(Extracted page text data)
------------------------
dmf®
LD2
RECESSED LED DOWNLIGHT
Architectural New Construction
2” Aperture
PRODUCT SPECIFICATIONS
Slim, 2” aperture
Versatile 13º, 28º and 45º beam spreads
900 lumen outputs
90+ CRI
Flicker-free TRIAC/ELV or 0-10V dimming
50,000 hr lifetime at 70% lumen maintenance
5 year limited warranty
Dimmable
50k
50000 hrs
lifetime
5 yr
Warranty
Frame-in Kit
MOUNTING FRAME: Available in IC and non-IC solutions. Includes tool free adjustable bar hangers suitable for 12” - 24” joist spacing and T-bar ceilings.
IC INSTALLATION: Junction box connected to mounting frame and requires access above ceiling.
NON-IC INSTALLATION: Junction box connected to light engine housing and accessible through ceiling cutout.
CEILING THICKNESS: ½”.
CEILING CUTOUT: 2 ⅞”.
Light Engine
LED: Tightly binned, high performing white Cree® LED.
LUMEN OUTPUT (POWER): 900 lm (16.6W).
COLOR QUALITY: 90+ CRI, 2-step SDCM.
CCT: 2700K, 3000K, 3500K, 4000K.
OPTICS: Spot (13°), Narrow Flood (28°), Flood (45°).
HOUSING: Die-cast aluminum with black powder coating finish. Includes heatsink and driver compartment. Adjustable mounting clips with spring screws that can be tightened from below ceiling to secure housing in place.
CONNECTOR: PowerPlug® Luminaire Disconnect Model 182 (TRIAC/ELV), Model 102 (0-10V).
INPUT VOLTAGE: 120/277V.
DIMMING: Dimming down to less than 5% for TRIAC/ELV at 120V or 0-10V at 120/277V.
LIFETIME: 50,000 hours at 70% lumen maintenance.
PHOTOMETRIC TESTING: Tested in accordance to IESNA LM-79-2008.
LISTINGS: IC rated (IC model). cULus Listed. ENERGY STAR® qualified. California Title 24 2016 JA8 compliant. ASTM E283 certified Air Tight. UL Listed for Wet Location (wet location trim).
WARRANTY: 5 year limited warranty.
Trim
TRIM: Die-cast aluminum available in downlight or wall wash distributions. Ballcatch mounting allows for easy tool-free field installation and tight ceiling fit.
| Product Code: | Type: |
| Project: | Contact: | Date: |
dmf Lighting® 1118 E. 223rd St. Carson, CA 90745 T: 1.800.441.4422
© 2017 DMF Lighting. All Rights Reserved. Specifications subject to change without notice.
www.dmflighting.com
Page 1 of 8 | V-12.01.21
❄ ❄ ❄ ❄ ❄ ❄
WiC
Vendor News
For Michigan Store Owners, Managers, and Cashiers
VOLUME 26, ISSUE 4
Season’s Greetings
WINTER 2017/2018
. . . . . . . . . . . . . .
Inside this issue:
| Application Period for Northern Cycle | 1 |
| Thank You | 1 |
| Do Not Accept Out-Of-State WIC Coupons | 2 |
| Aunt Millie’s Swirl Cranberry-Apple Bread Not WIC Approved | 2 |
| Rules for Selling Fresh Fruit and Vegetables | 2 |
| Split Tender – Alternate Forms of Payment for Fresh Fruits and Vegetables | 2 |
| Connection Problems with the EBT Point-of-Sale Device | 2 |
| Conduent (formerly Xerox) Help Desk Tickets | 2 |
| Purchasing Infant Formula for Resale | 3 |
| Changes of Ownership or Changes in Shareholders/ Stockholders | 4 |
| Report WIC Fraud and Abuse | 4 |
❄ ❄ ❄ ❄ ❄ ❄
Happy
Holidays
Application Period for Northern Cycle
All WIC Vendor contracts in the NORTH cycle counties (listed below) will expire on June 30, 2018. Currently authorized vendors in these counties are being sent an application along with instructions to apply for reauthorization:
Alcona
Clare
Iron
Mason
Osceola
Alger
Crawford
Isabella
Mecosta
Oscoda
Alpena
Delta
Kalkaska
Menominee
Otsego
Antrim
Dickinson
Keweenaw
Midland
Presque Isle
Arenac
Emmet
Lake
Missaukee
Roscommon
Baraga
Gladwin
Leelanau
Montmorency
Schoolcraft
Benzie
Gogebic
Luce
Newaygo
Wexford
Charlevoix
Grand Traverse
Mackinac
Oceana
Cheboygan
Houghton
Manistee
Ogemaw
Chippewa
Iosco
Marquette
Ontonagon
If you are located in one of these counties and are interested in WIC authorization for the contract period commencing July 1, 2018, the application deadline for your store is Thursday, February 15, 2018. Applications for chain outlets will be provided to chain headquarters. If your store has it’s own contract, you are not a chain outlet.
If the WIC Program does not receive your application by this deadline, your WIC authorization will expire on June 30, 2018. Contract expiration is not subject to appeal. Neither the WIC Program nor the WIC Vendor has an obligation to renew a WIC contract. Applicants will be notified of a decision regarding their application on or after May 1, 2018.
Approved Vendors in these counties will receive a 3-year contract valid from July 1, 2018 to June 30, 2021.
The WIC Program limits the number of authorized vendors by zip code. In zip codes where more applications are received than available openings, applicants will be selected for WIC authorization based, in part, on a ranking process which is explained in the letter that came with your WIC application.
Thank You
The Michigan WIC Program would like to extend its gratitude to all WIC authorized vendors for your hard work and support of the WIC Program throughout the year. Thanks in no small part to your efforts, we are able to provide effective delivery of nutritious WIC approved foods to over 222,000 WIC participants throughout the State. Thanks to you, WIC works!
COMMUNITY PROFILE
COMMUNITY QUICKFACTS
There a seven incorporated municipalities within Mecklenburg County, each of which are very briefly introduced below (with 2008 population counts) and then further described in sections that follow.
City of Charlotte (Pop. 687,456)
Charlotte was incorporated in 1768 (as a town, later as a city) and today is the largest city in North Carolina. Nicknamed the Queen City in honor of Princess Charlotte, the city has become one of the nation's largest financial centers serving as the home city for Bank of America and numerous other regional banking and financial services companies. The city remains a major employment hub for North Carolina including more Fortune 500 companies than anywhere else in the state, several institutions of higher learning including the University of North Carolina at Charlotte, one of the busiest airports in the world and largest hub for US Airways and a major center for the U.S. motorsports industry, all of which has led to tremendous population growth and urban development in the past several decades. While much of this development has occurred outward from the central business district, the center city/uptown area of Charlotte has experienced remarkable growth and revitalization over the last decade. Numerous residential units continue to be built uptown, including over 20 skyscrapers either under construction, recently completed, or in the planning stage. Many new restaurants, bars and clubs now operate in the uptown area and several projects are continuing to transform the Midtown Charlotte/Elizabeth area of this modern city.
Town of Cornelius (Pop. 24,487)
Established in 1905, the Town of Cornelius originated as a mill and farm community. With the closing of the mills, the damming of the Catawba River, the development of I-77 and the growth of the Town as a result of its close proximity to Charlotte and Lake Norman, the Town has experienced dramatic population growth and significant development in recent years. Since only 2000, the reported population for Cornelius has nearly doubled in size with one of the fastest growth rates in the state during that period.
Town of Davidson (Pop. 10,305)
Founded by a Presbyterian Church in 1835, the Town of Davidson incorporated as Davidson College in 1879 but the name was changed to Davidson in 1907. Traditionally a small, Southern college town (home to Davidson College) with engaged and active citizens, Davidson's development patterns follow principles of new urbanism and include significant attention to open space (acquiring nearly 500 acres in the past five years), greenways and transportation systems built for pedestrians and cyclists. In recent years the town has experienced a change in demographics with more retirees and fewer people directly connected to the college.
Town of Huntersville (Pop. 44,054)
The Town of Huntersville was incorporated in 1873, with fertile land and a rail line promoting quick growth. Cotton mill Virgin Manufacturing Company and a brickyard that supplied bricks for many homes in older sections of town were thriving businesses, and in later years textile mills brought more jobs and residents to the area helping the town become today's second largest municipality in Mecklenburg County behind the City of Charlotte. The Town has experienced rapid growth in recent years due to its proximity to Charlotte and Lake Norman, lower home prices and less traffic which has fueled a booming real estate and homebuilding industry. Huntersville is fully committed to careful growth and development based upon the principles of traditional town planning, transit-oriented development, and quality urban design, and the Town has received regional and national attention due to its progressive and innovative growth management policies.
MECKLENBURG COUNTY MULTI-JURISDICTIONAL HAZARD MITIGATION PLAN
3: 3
------------------------
= ASSIGNMENT =
Lines from the top of the data above through the line containing "HOUSING: Die-cast aluminum" must be repeated exactly. All other lines stay out.

= EXERCISE RESULT =
dmf®
LD2
RECESSED LED DOWNLIGHT
Architectural New Construction
2” Aperture
PRODUCT SPECIFICATIONS
Slim, 2” aperture
Versatile 13º, 28º and 45º beam spreads
900 lumen outputs
90+ CRI
Flicker-free TRIAC/ELV or 0-10V dimming
50,000 hr lifetime at 70% lumen maintenance
5 year limited warranty
Dimmable
50k
50000 hrs
lifetime
5 yr
Warranty
Frame-in Kit
MOUNTING FRAME: Available in IC and non-IC solutions. Includes tool free adjustable bar hangers suitable for 12” - 24” joist spacing and T-bar ceilings.
IC INSTALLATION: Junction box connected to mounting frame and requires access above ceiling.
NON-IC INSTALLATION: Junction box connected to light engine housing and accessible through ceiling cutout.
CEILING THICKNESS: ½”.
CEILING CUTOUT: 2 ⅞”.
Light Engine
LED: Tightly binned, high performing white Cree® LED.
LUMEN OUTPUT (POWER): 900 lm (16.6W).
COLOR QUALITY: 90+ CRI, 2-step SDCM.
CCT: 2700K, 3000K, 3500K, 4000K.
OPTICS: Spot (13°), Narrow Flood (28°), Flood (45°).
HOUSING: Die-cast aluminum with black powder coating finish. Includes heatsink and driver compartment. Adjustable mounting clips with spring screws that can be tightened from below ceiling to secure housing in place.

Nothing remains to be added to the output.